The port said Wednesday it moved 449,568 twenty-foot equivalent units (TEUs) in March. That’s the lowest amount of monthly cargo moved through the port since February 2009.
“We’ve had two serious shocks to our supply chain system — first the trade war between the U.S. and China and now the COVID-19 pandemic,” said Executive Director Gene Seroka. “With U.S. retailers and cargo owners scaling back orders, volumes are soft even though factories in China are beginning to produce more. Amid this public health crisis, there will be uncertain months ahead in the global supply chain.”
March imports decreased 25.9% to 220,255 TEUs compared to the previous year. Exports decreased 23.8% to 121,146 TEUs. Empty containers declined 44.5% to 108,168 TEUs.
The port and all terminals remain open during the pandemic. Container terminals at the ports of both LA and Long Beach have adjusted their second-shift operating hours to provide time to disinfect all handling equipment between shifts.

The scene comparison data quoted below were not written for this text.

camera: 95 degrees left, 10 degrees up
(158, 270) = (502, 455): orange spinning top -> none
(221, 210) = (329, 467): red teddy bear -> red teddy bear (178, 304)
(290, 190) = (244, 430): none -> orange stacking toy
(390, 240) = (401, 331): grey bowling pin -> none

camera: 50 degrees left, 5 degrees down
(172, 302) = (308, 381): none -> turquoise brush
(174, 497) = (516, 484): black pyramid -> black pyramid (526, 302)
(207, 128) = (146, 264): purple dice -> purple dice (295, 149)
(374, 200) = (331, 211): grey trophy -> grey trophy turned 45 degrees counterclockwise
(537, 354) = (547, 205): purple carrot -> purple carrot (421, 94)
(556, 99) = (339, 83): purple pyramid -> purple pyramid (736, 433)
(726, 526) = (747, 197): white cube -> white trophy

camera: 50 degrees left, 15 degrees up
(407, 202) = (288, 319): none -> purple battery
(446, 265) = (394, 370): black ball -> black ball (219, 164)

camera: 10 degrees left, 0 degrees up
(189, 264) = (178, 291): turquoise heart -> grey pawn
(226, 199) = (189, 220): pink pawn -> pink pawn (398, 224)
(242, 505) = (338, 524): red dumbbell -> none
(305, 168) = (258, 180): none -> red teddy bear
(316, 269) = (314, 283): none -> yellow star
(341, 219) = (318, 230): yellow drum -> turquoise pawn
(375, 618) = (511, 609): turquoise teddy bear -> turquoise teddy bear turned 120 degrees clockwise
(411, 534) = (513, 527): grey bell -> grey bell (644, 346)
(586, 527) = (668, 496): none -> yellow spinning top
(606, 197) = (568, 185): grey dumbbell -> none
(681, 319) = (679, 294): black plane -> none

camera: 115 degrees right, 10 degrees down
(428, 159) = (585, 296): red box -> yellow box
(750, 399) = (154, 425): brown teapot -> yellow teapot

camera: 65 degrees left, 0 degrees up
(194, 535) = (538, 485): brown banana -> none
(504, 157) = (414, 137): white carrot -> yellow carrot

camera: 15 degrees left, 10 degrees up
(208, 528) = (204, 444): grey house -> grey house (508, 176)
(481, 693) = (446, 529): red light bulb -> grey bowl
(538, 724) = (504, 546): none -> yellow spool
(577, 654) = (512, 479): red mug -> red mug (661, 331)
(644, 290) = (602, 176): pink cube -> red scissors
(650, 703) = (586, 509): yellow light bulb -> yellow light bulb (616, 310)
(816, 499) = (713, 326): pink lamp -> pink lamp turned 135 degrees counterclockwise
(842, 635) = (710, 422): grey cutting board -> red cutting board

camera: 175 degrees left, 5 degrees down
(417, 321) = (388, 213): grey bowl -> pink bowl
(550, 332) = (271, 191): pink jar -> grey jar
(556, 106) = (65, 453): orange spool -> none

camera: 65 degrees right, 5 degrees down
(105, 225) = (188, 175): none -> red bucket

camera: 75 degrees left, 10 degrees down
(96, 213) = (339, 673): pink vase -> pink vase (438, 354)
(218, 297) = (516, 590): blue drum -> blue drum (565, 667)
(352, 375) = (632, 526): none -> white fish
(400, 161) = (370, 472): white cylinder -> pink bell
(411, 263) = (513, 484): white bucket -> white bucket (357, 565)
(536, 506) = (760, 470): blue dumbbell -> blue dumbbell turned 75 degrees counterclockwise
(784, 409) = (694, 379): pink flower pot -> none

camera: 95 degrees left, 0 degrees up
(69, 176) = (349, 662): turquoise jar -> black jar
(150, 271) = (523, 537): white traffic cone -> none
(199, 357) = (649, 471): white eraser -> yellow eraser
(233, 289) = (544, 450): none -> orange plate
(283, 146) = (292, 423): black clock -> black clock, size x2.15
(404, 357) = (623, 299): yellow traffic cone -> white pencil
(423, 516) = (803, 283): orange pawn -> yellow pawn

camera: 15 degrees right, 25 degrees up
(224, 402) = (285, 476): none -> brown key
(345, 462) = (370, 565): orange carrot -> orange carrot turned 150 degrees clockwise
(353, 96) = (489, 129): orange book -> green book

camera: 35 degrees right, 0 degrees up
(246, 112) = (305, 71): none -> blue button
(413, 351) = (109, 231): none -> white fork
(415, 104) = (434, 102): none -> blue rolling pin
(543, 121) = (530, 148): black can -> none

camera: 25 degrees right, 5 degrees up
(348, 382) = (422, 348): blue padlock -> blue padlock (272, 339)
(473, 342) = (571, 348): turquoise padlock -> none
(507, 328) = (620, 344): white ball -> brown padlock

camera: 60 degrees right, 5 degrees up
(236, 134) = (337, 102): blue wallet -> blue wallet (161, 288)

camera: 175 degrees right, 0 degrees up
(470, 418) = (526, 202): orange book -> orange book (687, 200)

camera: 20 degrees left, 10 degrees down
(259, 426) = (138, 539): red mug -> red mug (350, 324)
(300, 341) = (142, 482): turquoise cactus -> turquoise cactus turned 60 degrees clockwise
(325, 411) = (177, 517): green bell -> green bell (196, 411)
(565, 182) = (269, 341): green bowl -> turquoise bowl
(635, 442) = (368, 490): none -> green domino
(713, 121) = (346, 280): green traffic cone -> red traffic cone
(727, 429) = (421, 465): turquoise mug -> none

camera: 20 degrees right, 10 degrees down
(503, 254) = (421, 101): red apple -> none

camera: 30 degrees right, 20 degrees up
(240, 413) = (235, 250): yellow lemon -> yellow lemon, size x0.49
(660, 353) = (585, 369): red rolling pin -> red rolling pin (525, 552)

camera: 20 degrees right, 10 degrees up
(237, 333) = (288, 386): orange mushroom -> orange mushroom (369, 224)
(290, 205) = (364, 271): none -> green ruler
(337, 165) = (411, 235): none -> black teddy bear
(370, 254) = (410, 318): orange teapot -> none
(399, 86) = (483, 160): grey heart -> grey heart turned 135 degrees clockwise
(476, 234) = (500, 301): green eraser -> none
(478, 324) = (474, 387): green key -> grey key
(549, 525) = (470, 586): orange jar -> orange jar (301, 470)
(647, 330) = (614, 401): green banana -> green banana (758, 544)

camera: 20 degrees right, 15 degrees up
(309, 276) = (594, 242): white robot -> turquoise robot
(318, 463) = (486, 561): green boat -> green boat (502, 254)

The Port of LA also is hosting the hospital ship USNS Mercy, which arrived March 27 to provide relief to overburdened area hospitals and treat non-COVID-19 patients.
Last week LA Mayor Eric Garcetti appointed Seroka as the city’s first chief logistics officer to help procure and distribute medical supplies critical to the fight against the coronavirus.
Garcetti said during a press briefing Tuesday that Seroka had launched a business-to-business website, www.coronavirus.lacity.org/LoVLA, earlier in the day to help obtain “the goods that we need to win this fight.”
Seroka said the website “will bring together hospitals and their specific needs, manufacturers and suppliers with what they can bring us here to our medical front-line folks as well as what we are building in the city of Los Angeles as a stockpile of inventories.”
He said $20 million has been earmarked for the purchase of crucial medical goods, including N95 masks, ventilators, exam gloves and face shields.
“With the Port of Los Angeles and LAX, we have a keen line of sight through our technology as to where these medical shipments are. We can highlight them and speed them through our system right to our hospitals, emergency management folks and critical care units. Those highlighted shipments will move through as quickly as possible so we again can keep building stock right on the front line,” he said.